# Saved data entries
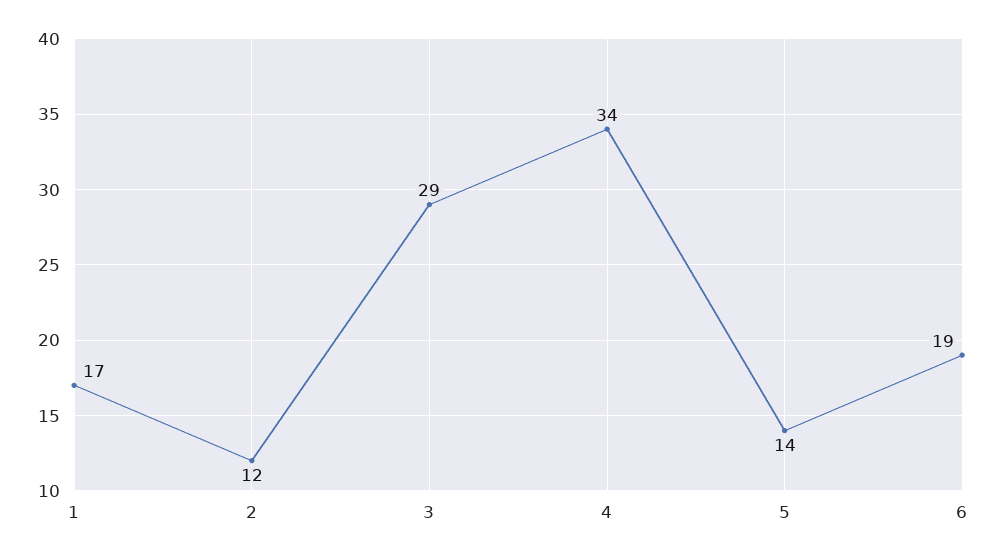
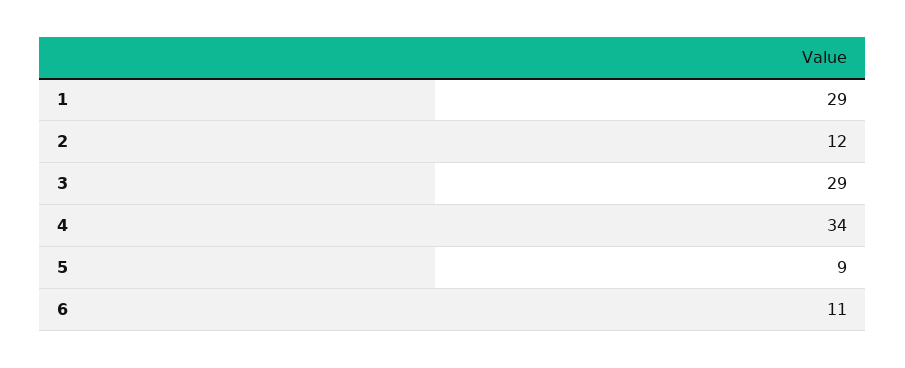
1: 17 -> 29
5: 14 -> 9
6: 19 -> 11

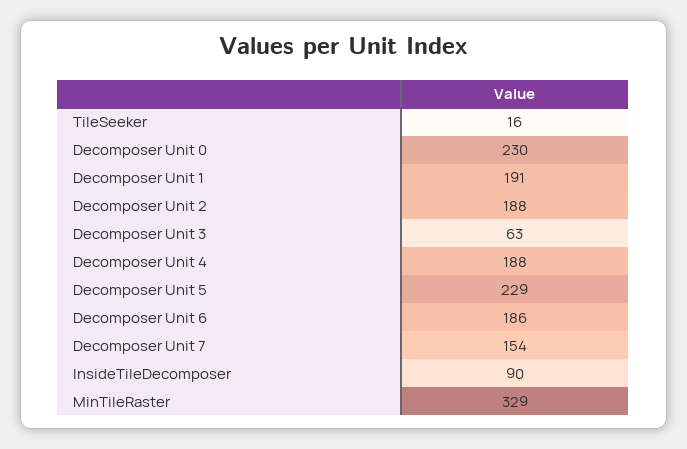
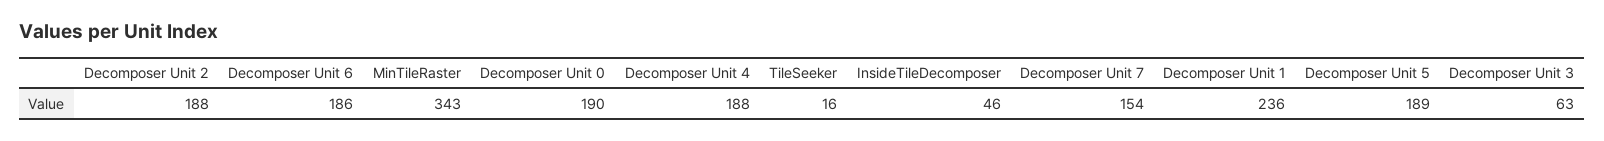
Decomposer Unit 0: 230 -> 190
Decomposer Unit 1: 191 -> 236
Decomposer Unit 5: 229 -> 189
InsideTileDecomposer: 90 -> 46
MinTileRaster: 329 -> 343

# Exercise requirements
Copy exactly the lines that begin with the one containing "Decomposer Unit 1: 191 -> 236" and continue to the end of the records, both included, and nothing more.

# Answer
Decomposer Unit 1: 191 -> 236
Decomposer Unit 5: 229 -> 189
InsideTileDecomposer: 90 -> 46
MinTileRaster: 329 -> 343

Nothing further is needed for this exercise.